The adaptive immune response is key for cardiac wound healing post-myocardial infarction (MI) despite low T-cell numbers. We hypothesized that CD8 + T-cells regulate the inflammatory response, leading to decreased survival and cardiac function post-MI. We performed permanent occlusion of the left anterior descending coronary artery on C57BL/6J and CD8a tm1mak mice (deficient in functional CD8 + T-cells).

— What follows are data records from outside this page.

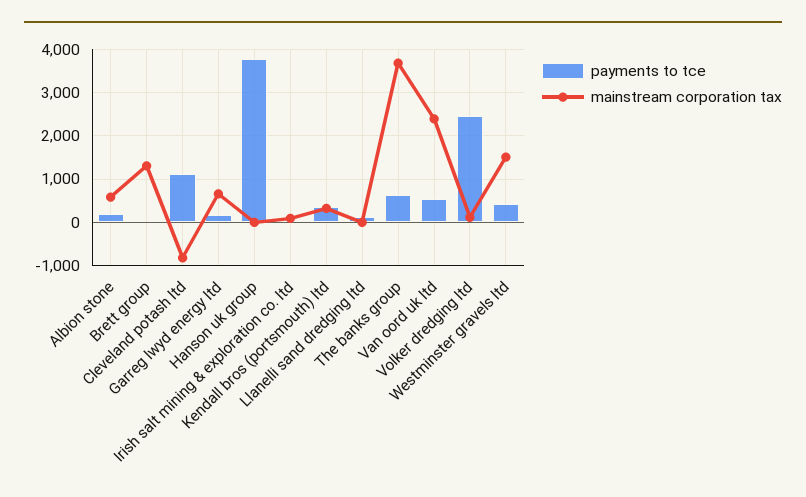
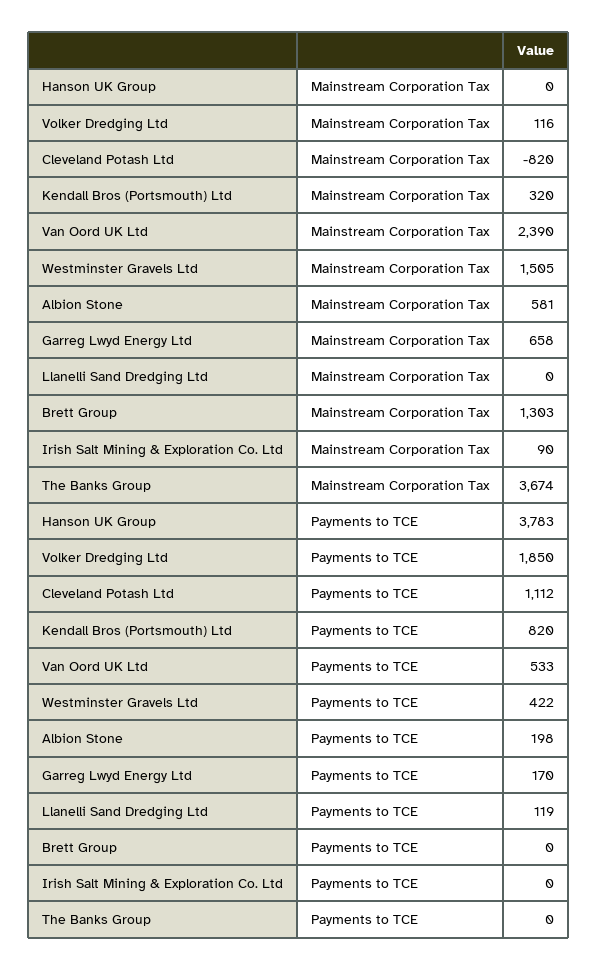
  {
    "payments to tce": {
      "Albion stone": 198,
      "Brett group": 0,
      "Cleveland potash ltd": 1112,
      "Garreg lwyd energy ltd": 170,
      "Hanson uk group": 3783,
      "Irish salt mining & exploration co. ltd": 0,
-     "Kendall bros (portsmouth) ltd": 400,
+     "Kendall bros (portsmouth) ltd": 820,
      "Llanelli sand dredging ltd": 119,
-     "The banks group": 600,
+     "The banks group": 0,
      "Van oord uk ltd": 533,
-     "Volker dredging ltd": 2400,
+     "Volker dredging ltd": 1850,
      "Westminster gravels ltd": 422
    },
    "mainstream corporation tax": {
      "Albion stone": 581,
      "Brett group": 1303,
      "Cleveland potash ltd": -820,
      "Garreg lwyd energy ltd": 658,
      "Hanson uk group": 0,
      "Irish salt mining & exploration co. ltd": 90,
      "Kendall bros (portsmouth) ltd": 320,
      "Llanelli sand dredging ltd": 0,
      "The banks group": 3674,
      "Van oord uk ltd": 2390,
      "Volker dredging ltd": 116,
      "Westminster gravels ltd": 1505
    }
  }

CD8a tm1mak mice had increased survival at 7 days post-MI compared with that of the wild-type (WT) and improved cardiac physiology at day 7 post-MI. Despite having less mortality, 100% of the CD8a tm1mak group died because of cardiac rupture compared with only 33% of the WT. Picrosirius red staining and collagen immunoblotting indicated an acceleration of fibrosis in the infarct area as well as remote area in the CD8a tm1mak mice; however, this increase was due to elevated soluble collagen implicating poor scar formation. Plasma and tissue inflammation were exacerbated as indicated by higher levels of Cxcl1, Ccl11, matrix metalloproteinase (MMP)-2, and MMP-9. Immunohistochemistry and flow cytometry indicated that the CD8a tm1mak group had augmented numbers of neutrophils and macrophages at post-MI day 3 and increased mast cell markers at post-MI day 7. Cleavage of tyrosine-protein kinase MER was increased in the CD8a tm1mak mice, resulting in delayed removal of necrotic tissue. In conclusion, despite having improved cardiac physiology and overall survival, CD8a tm1mak mice had increased innate inflammation and poor scar formation, leading to higher incidence of cardiac rupture. Our data suggest that the role of CD8 + T-cells in post-MI recovery may be both beneficial and detrimental to cardiac remodeling and is mediated via a cell-specific mechanism. NEW & NOTEWORTHY We identified new mechanisms implicating CD8 + T-cells as regulators of the post-myocardial infarction (MI) wound healing process. Mice without functional CD8 + T-cells had improved cardiac physiology and less mortality 7 days post MI compared with wild-type animals. Despite having better overall survival, animals lacking functional CD8 + T-cells had delayed removal of necrotic tissue, leading to poor scar formation and increased cardiac rupture, suggesting that CD8 + T-cells play a dual role in the cardiac remodeling process.